:: WRITTEN REQUEST ::
Print the part of the passage on local unemployment below word for word, from "Compare that to" up to and including "roughly 18,000 now.".

* begin PASSAGE GIVEN *

The volatile stock market, the shaky housing market and the high national unemployment rate leave little room for consumer confidence.


And although Becker County and the surrounding areas do not sit in a pretty bubble safe from economic turmoil, experts say we are also not a direct reflection of what's making the national headlines.

As of June, the nation's unemployment rate stood at 9.2 percent.

Compare that to Minnesota's 7.4 percent and Becker County's 7 percent.

Kyle Kieselhorst, a counselor and resource room consultant with the Minnesota WorkForce Center in Detroit Lakes, says that while that number is still up from the first half of 2008, (when it was 5.5 percent) there are also more people working.

"We've had people move into the area, and there are just more people looking for jobs," said Kieselhorst, adding that the number of people employed in Becker County has shot up from 15,000 in 2008 to roughly 18,000 now.

Kieselhorst says while there were some pretty tough manufacturing layoffs in the fall of 2008, the sector has slowly been building back up.

* end PASSAGE GIVEN *
* begin DATA LINES *

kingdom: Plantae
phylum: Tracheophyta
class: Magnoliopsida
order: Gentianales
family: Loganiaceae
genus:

* end DATA LINES *

:: RESPONSE BELOW ::
Compare that to Minnesota's 7.4 percent and Becker County's 7 percent.

Kyle Kieselhorst, a counselor and resource room consultant with the Minnesota WorkForce Center in Detroit Lakes, says that while that number is still up from the first half of 2008, (when it was 5.5 percent) there are also more people working.

"We've had people move into the area, and there are just more people looking for jobs," said Kieselhorst, adding that the number of people employed in Becker County has shot up from 15,000 in 2008 to roughly 18,000 now.